(Data for analysis begins)
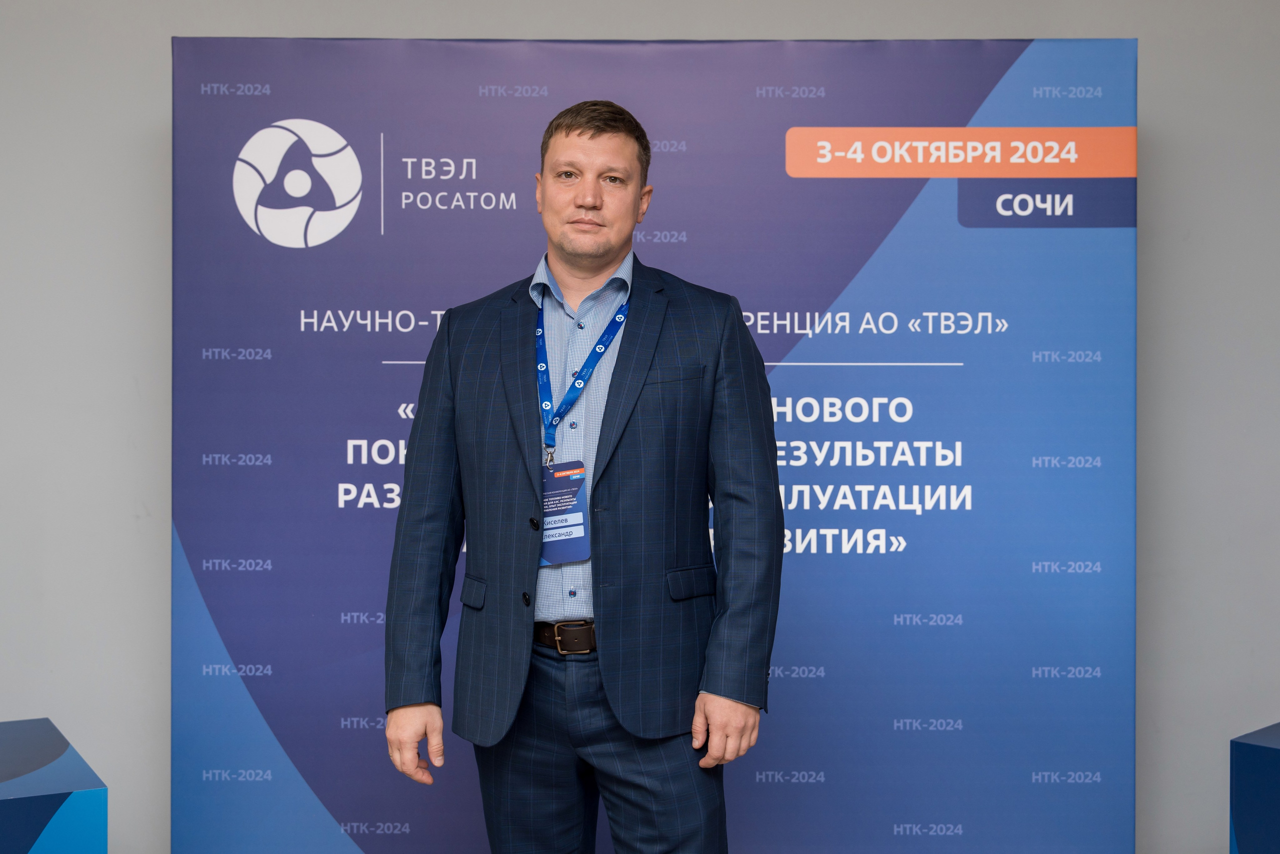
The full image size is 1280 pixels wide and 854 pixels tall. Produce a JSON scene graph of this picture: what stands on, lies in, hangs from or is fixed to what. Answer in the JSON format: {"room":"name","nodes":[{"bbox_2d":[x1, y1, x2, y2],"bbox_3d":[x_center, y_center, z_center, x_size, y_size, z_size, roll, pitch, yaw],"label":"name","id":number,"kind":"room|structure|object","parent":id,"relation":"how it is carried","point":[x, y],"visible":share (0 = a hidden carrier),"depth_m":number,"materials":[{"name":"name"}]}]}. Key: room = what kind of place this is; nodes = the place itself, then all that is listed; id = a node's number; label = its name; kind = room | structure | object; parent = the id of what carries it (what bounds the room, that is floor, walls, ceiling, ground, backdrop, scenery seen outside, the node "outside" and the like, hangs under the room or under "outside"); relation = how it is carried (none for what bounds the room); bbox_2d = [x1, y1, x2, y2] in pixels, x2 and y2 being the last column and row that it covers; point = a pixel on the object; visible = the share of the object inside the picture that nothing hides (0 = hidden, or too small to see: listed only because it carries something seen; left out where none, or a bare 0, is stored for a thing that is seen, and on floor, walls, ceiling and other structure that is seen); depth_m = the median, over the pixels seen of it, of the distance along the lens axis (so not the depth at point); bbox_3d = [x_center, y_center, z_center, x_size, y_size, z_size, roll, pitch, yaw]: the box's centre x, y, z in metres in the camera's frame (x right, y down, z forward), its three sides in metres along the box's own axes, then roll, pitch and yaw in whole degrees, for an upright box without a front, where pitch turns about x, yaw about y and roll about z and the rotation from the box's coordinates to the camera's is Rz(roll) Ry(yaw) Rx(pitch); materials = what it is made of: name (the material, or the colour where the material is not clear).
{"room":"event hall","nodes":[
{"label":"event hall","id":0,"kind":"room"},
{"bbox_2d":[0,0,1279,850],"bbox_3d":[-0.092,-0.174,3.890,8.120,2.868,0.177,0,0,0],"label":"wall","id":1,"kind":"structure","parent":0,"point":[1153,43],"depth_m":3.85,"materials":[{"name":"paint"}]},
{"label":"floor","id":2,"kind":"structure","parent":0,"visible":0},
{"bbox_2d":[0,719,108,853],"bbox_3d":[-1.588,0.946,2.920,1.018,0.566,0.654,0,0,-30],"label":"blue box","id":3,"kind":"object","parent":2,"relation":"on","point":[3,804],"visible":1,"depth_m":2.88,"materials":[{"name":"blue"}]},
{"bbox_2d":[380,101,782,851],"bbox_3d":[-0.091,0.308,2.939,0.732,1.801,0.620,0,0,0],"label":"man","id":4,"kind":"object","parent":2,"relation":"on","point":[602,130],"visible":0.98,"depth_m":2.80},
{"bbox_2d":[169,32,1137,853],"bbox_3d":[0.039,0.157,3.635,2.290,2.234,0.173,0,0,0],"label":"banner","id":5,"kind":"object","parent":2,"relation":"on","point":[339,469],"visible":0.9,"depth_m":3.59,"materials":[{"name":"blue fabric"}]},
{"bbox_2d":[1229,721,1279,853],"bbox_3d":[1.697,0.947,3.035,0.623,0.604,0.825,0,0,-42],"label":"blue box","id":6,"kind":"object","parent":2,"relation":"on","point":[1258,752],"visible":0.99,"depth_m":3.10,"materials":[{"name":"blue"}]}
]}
(Data for analysis ends)
Work order: Retype the records exactly, but skip the pictures.

Solution for this exercise:
The full image size is 1280 pixels wide and 854 pixels tall. Produce a JSON scene graph of this picture: what stands on, lies in, hangs from or is fixed to what. Answer in the JSON format: {"room":"name","nodes":[{"bbox_2d":[x1, y1, x2, y2],"bbox_3d":[x_center, y_center, z_center, x_size, y_size, z_size, roll, pitch, yaw],"label":"name","id":number,"kind":"room|structure|object","parent":id,"relation":"how it is carried","point":[x, y],"visible":share (0 = a hidden carrier),"depth_m":number,"materials":[{"name":"name"}]}]}. Key: room = what kind of place this is; nodes = the place itself, then all that is listed; id = a node's number; label = its name; kind = room | structure | object; parent = the id of what carries it (what bounds the room, that is floor, walls, ceiling, ground, backdrop, scenery seen outside, the node "outside" and the like, hangs under the room or under "outside"); relation = how it is carried (none for what bounds the room); bbox_2d = [x1, y1, x2, y2] in pixels, x2 and y2 being the last column and row that it covers; point = a pixel on the object; visible = the share of the object inside the picture that nothing hides (0 = hidden, or too small to see: listed only because it carries something seen; left out where none, or a bare 0, is stored for a thing that is seen, and on floor, walls, ceiling and other structure that is seen); depth_m = the median, over the pixels seen of it, of the distance along the lens axis (so not the depth at point); bbox_3d = [x_center, y_center, z_center, x_size, y_size, z_size, roll, pitch, yaw]: the box's centre x, y, z in metres in the camera's frame (x right, y down, z forward), its three sides in metres along the box's own axes, then roll, pitch and yaw in whole degrees, for an upright box without a front, where pitch turns about x, yaw about y and roll about z and the rotation from the box's coordinates to the camera's is Rz(roll) Ry(yaw) Rx(pitch); materials = what it is made of: name (the material, or the colour where the material is not clear).
{"room":"event hall","nodes":[
{"label":"event hall","id":0,"kind":"room"},
{"bbox_2d":[0,0,1279,850],"bbox_3d":[-0.092,-0.174,3.890,8.120,2.868,0.177,0,0,0],"label":"wall","id":1,"kind":"structure","parent":0,"point":[1153,43],"depth_m":3.85,"materials":[{"name":"paint"}]},
{"label":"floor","id":2,"kind":"structure","parent":0,"visible":0},
{"bbox_2d":[0,719,108,853],"bbox_3d":[-1.588,0.946,2.920,1.018,0.566,0.654,0,0,-30],"label":"blue box","id":3,"kind":"object","parent":2,"relation":"on","point":[3,804],"visible":1,"depth_m":2.88,"materials":[{"name":"blue"}]},
{"bbox_2d":[380,101,782,851],"bbox_3d":[-0.091,0.308,2.939,0.732,1.801,0.620,0,0,0],"label":"man","id":4,"kind":"object","parent":2,"relation":"on","point":[602,130],"visible":0.98,"depth_m":2.80},
{"bbox_2d":[169,32,1137,853],"bbox_3d":[0.039,0.157,3.635,2.290,2.234,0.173,0,0,0],"label":"banner","id":5,"kind":"object","parent":2,"relation":"on","point":[339,469],"visible":0.9,"depth_m":3.59,"materials":[{"name":"blue fabric"}]},
{"bbox_2d":[1229,721,1279,853],"bbox_3d":[1.697,0.947,3.035,0.623,0.604,0.825,0,0,-42],"label":"blue box","id":6,"kind":"object","parent":2,"relation":"on","point":[1258,752],"visible":0.99,"depth_m":3.10,"materials":[{"name":"blue"}]}
]}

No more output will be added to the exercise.